Soil descriptions based on PI:
• (0)- Nonplastic
• (<7) - Slightly plastic
• (7-17) - Medium plastic
• >17 - Highly plastic
15. Liquidity index
• The liquidity index (LI) is used for scaling
the natural water content of a soil sample
to the limits.
• It can be calculated as a ratio of difference
between natural water content, plastic limit,
and liquid limit: LI=(W-PL)/(LL-PL) where
W is the natural water content.The value
of LI varies from 0 to 1.
16. Consistency index
• The consistency index (CI) indicates the
consistency (firmness) of a soil.
• It is calculated as CI = (LL-W)/(LL-PL),
where W is the existing water content.
• Soil at the liquid limit will have a
consistency index of 0, while soil at the
plastic limit will have a consistency index
of 1.
17. Shrinkage Index,Flow index & Toughness
Index
• Shrinkage Index : Shrinkage Index(SI) is defined as the
difference between the plastic and shrinkage limits of soil.

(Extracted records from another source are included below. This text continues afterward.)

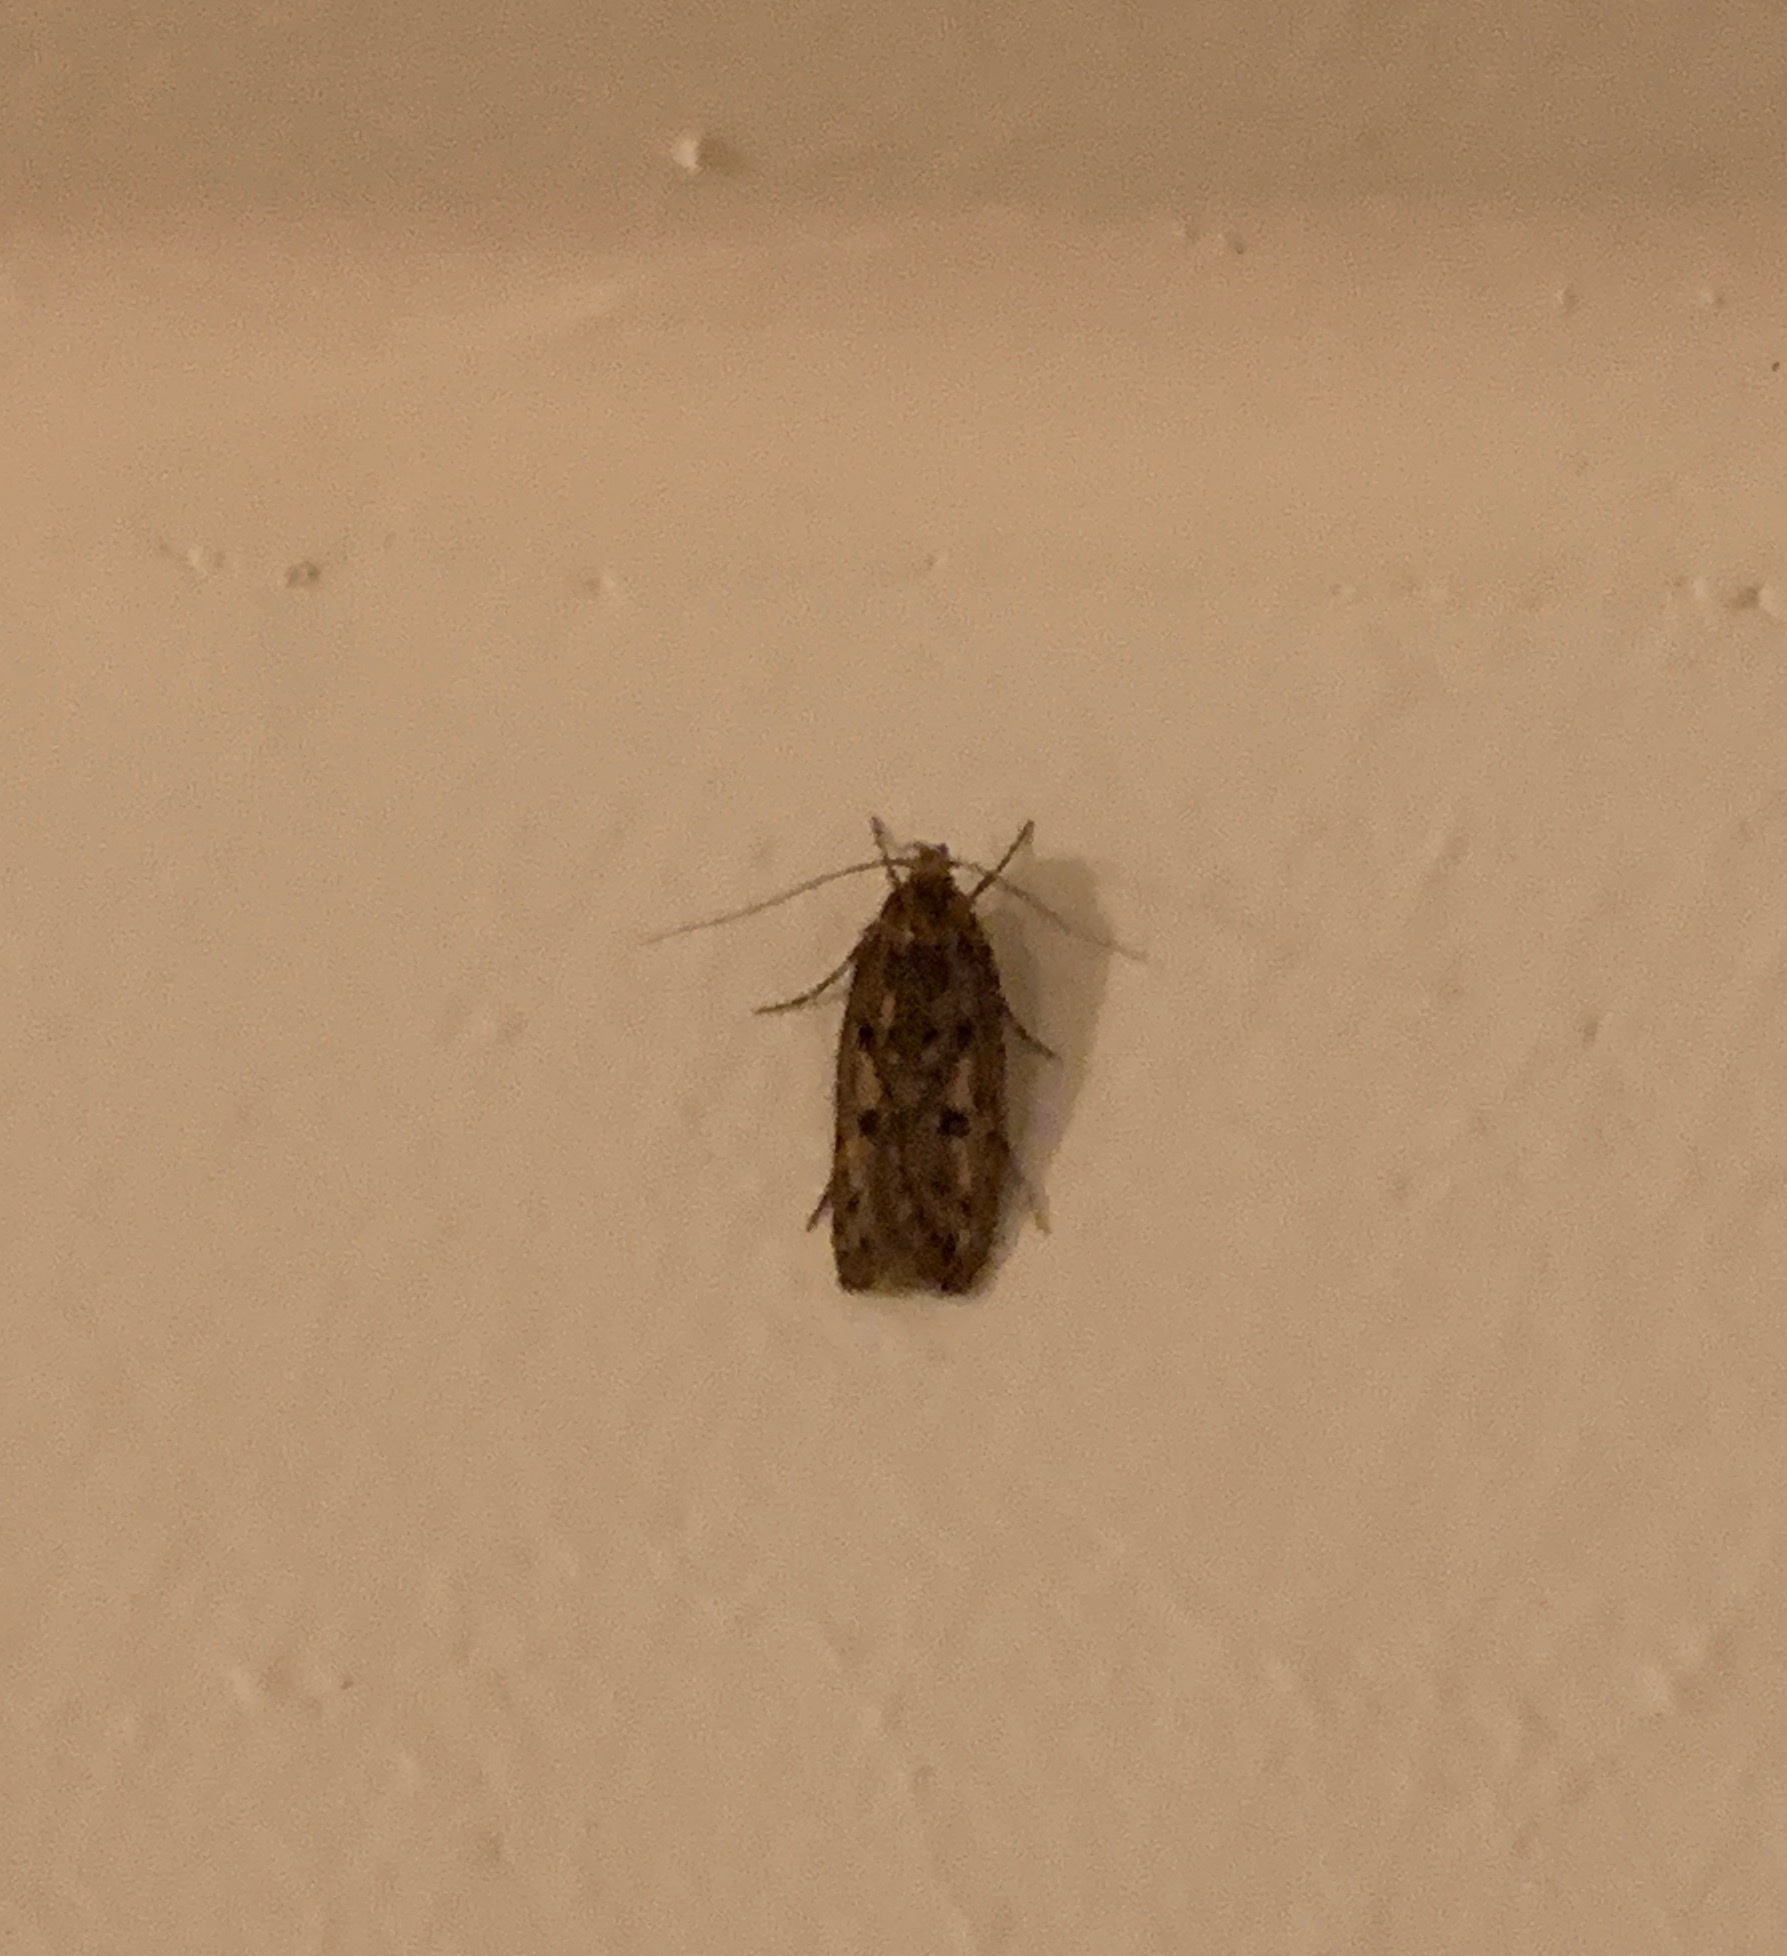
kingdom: Animalia
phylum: Arthropoda
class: Insecta
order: Lepidoptera
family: Oecophoridae
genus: Hofmannophila
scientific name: Hofmannophila pseudospretella
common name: Brown house moth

In other words it is the range of water content within which
a soil is in a semi solid state of consistency. SI = PL-SL
• Flow index (FI) : It is the slope of the water content versus
log10 of the blows number plot for the Casagrande cup
method. It is the measure of the rate at which soil mass
loses its shear strength with increased water content.
• Toughness Index: Toughness index is defined as the ratio
of plasticity index (PI) of the soil to the flow index (FI) of
the soil. Toughness index varies between 0 to 3. This gives
us an idea of shear strength of soil at its plastic limit.